Homeless Ukrainian hijacker demands his own arrest
by Daily Sabah
ISTANBULJan 22, 2015 - 12:00 am GMT+3
by Daily Sabah
Jan 22, 2015 12:00 am
Artem Kozlov, the Ukrainian man who was released pending trial after he attempted to hijack a Kharkiv-Istanbul plane last year, has demanded his arrest from court citing having no place to stay 'outside'.
"I can't work in Turkey as I'm suffering from back pains. If you won't remove my ban to travel abroad, please put me in jail since I have no money and I am homeless." Kozlov said during a hearing of the trial in which a sentence of 11 to 42 years in prison is being sought for him.
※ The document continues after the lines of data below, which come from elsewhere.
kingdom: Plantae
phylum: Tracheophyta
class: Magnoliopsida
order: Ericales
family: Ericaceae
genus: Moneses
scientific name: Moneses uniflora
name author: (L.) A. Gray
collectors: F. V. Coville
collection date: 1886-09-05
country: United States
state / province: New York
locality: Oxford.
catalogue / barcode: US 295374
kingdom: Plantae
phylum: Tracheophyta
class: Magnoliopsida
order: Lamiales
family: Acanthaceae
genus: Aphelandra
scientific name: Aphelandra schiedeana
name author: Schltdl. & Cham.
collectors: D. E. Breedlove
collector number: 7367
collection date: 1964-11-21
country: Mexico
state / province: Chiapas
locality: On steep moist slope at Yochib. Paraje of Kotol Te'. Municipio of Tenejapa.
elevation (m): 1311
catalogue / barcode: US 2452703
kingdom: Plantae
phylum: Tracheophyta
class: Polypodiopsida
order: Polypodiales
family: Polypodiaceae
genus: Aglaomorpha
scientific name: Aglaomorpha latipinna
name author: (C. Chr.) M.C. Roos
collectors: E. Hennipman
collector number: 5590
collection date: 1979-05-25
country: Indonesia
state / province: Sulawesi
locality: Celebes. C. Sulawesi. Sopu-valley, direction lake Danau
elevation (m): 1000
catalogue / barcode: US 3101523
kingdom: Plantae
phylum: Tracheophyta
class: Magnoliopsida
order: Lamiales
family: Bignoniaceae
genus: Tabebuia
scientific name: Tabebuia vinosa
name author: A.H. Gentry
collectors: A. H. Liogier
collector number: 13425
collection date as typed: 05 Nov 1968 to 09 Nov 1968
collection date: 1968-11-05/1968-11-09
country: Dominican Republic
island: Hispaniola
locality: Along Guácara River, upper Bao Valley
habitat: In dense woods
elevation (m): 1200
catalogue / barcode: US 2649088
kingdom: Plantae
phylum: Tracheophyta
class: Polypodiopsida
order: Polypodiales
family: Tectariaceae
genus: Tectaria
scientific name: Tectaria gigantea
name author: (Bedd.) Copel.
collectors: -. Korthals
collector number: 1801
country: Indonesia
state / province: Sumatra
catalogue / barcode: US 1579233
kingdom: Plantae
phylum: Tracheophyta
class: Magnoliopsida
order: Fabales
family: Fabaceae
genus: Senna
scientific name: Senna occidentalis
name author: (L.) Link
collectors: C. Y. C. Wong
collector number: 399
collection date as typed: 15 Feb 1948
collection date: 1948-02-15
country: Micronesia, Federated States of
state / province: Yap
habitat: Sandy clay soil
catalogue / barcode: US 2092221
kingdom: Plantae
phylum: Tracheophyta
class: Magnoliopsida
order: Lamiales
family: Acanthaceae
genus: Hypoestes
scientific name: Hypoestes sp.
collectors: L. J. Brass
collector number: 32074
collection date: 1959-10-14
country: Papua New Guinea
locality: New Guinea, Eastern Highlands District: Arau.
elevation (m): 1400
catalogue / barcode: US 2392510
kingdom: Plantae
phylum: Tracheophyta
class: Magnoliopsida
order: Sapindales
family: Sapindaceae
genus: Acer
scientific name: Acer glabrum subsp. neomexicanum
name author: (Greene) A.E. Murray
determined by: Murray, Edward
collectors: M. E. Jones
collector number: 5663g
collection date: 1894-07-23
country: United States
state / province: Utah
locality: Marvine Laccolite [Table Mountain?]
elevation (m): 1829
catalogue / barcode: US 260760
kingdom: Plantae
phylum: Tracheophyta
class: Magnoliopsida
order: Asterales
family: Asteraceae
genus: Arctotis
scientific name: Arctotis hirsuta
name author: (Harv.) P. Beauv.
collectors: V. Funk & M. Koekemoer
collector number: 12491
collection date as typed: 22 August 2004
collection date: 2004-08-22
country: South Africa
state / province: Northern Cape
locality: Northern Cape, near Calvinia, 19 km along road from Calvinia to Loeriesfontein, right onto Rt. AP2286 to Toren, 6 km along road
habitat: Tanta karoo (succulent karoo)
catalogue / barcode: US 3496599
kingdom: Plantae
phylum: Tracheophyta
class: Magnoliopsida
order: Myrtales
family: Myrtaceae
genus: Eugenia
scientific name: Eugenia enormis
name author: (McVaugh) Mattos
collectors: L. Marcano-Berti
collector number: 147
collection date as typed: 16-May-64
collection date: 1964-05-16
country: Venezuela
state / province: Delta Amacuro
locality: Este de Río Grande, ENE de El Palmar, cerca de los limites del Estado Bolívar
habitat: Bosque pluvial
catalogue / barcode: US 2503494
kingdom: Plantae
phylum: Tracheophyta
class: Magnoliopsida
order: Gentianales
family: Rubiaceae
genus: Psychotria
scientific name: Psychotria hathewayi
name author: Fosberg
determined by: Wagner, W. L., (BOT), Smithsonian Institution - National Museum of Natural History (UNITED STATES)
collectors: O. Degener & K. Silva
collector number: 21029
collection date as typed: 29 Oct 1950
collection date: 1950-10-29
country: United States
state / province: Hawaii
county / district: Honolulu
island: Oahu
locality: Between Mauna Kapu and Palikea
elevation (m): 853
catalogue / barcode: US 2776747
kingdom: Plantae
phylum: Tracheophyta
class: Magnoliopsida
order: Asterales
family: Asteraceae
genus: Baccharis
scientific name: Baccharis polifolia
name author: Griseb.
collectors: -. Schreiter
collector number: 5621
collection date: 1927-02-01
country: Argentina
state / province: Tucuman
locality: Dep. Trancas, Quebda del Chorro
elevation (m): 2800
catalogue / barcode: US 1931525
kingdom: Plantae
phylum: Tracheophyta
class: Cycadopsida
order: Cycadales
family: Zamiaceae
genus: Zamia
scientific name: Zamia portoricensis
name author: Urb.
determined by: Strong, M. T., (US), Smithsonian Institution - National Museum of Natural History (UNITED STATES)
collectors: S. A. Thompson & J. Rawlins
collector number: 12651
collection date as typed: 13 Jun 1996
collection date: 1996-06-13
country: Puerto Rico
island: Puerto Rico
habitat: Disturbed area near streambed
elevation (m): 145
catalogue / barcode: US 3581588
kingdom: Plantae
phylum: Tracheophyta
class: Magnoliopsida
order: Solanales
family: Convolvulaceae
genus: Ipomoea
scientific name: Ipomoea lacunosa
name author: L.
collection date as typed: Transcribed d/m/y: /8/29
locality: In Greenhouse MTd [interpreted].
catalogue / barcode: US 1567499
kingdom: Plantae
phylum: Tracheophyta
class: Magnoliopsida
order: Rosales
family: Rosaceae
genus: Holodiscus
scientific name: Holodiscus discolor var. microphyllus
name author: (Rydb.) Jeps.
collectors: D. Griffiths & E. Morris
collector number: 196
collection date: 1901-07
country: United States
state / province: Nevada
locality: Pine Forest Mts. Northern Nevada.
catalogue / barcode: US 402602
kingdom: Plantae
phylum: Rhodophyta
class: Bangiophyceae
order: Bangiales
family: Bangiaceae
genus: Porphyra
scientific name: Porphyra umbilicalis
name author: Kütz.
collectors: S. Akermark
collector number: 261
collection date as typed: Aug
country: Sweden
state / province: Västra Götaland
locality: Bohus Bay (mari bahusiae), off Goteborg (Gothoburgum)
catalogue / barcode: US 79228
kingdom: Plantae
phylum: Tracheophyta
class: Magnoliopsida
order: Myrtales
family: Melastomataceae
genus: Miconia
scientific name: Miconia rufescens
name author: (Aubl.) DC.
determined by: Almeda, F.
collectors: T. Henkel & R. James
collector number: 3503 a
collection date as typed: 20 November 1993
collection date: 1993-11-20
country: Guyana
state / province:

Last year in February Kozlov attempted to hijack a Pegasus Airlines plane from Ukraine's Kharkiv by threatening the crew and passengers with claims that he had a bomb. He asked the crew to divert the plane to Sochi, the Russian city in which the Winter Olympics was being held and attempted to enter the cockpit.
Flight attendants contacting the pilots told Kozlov that the plane would turn to Sochi. After flying in the direction of Sochi for a short time, pilots turned to Istanbul as flight attendants calmed the man, who was reportedly drunk. The hijacker claimed he had planted the bomb in cargo section of the plane and waved his cellphone, saying "I will blow it up with my cellphone."
The plane entered Turkish airspace in the company of Turkish warplanes and landed at Sabiha Gökçen Airport, its original destination. As Russian-speaking negotiators from the Turkish police tricked the hijacker that he made plane landing in Sochi, a police squad searched the cargo for a possible bomb. After four hours of negotiations and evacuation of passengers aboard, a counter-terrorism squad entered the plane and asked Kozlov to surrender.
Following the incident a lawsuit was filed against the suspect on hijacking and threatening charges. He was released pending trial after spending three months behind bars.
"I want to be incarcerated. There is nowhere to go for me outside, and the turmoil continues in my homeland Ukraine," Kozlov demanded during the last hearing of his trial, which was rejected by the judge who heard the case. The court also ruled continuation of his ban from traveling abroad.